Big revenues, huge valuations and major losses: charting the era of the unicorn IPO
U.K. Police Have a Message for Crime Victims: Hand Over Your Private Data
Explainer video: When does data become big data?
Ookla's New Interactive Map Is a Helpful Tool for Understanding 5G Coverage
Galaxy S10 5G's insane Verizon data speeds restore my faith in 5G - CNET

Pretty easy right? Feel free to try out some other queries and the different endpoints. You can find the documentation at https://newsapi.org/docs and if you're logged in, all the example queries are already with your own API Key.

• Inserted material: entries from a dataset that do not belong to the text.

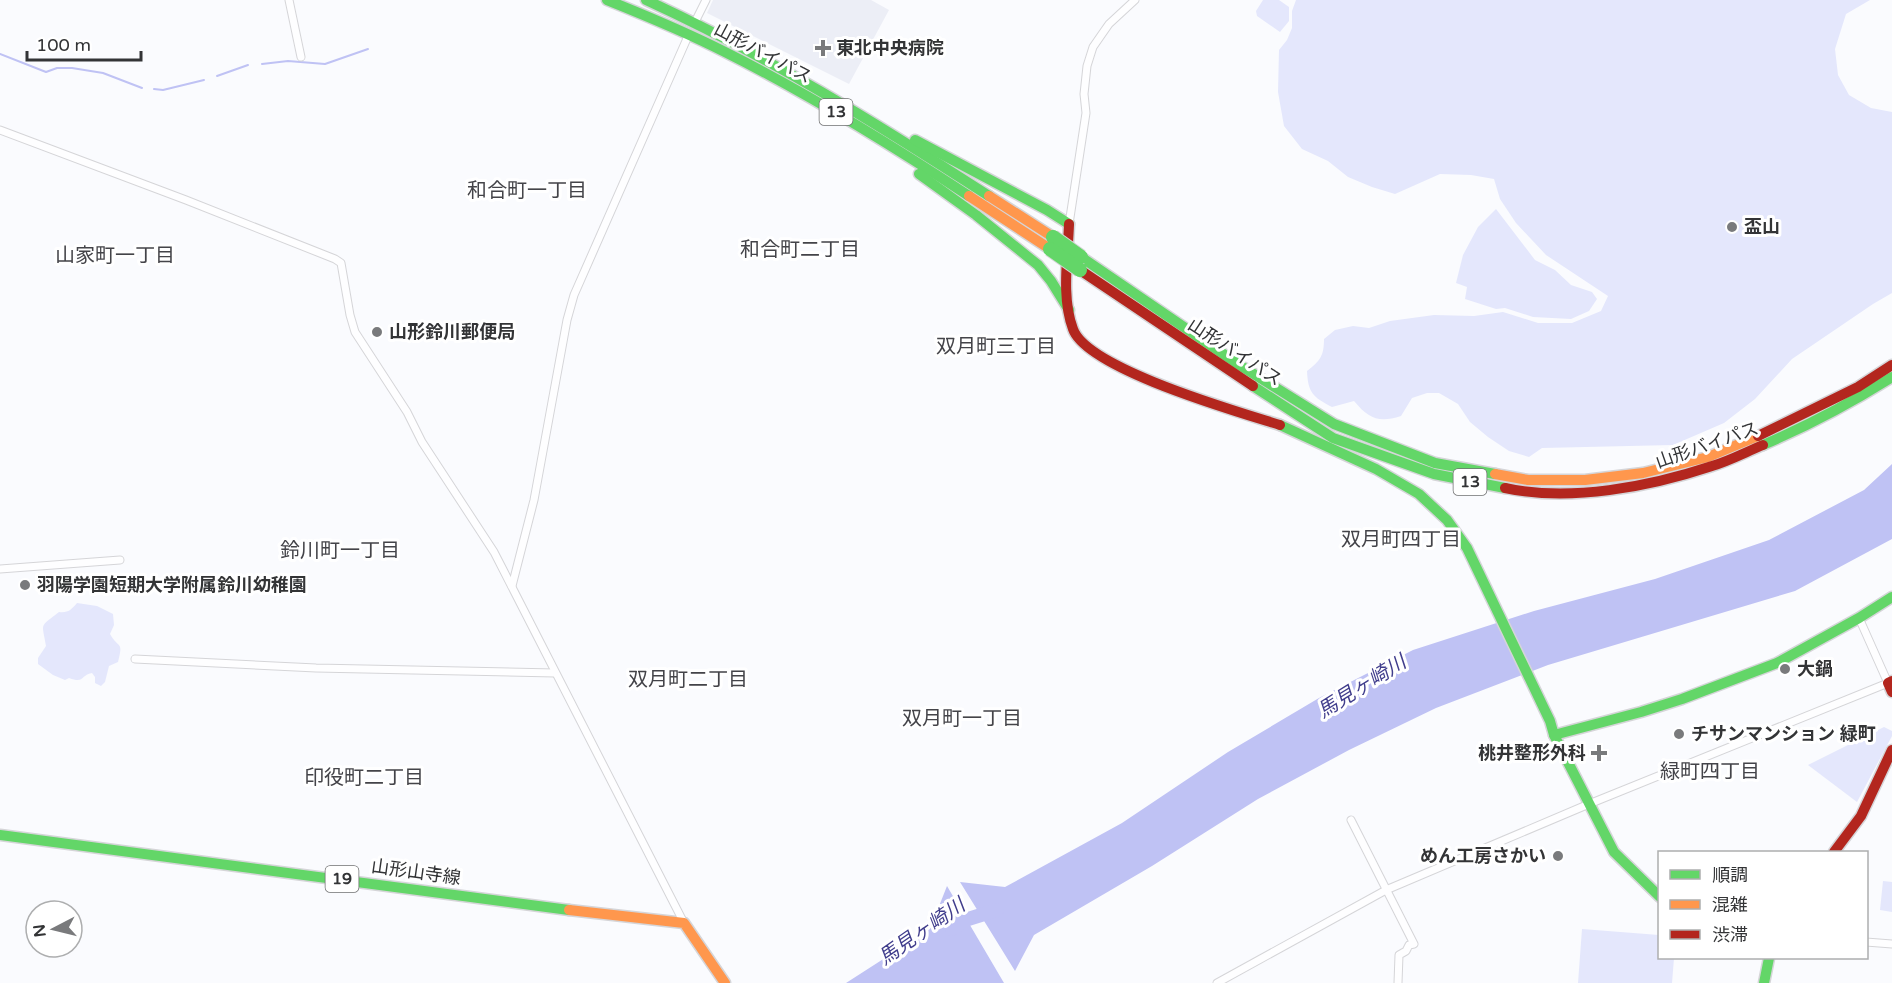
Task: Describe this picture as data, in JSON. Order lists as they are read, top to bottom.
{
  "streets": {
    "main road": [
      "山形バイパス",
      "13",
      "山形山寺線",
      "19"
    ]
  },
  "districts": [
    "和合町一丁目",
    "和合町二丁目",
    "山家町一丁目",
    "双月町三丁目",
    "双月町四丁目",
    "鈴川町一丁目",
    "双月町二丁目",
    "双月町一丁目",
    "緑町四丁目",
    "印役町二丁目"
  ],
  "water": ["馬見ヶ崎川"],
  "places": {
    "health": ["東北中央病院", "桃井整形外科"],
    "other": [
      "盃山",
      "山形鈴川郵便局",
      "羽陽学園短期大学附属鈴川幼稚園",
      "大鍋",
      "チサンマンション 緑町",
      "めん工房さかい"
    ]
  },
  "legend": ["順調", "混雑", "渋滞"],
  "scale_bar": "100 m",
  "north": "left"
}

Now we have the headlines for 'Big Data', let's do something fun with it. We can visualize it with the wordcloud package. You can install the package via pip or conda-forge. Then, import the wordcloud & matplotlib packages

In [8]:
from wordcloud import WordCloud
import matplotlib.pyplot as plt

Now put all the headlines together in one string:

In [9]:
# Create an empty string
text_combined = ''
# Loop through all the headlines and add them to 'text_combined' 
for i in response_json['articles']:
    text_combined += i['title'] + ' ' # add a space after every headline, so the first and last words are not glued together
# Print the first 300 characters to screen for inspection
print(text_combined[0:300])
Want a competitive edge in the job market? Master big data. Senator proposes strict Do Not Track rules in new bill Sisense acquires Periscope Data to build integrated data science and analytics solution Details emerge of China’s ‘Big Brother’ surveillance app targeting Muslims Adtech veteran Quantca

Now we have all the headlines together in one variable, we can use it to generate the word cloud with the following code:

In [10]:
wordcloud = WordCloud(max_font_size=40).generate(text_combined)
plt.figure()
plt.imshow(wordcloud, interpolation="bilinear")
plt.axis("off")
plt.show()

What other cool things can you do with the NewsAPI and the wordcloud package?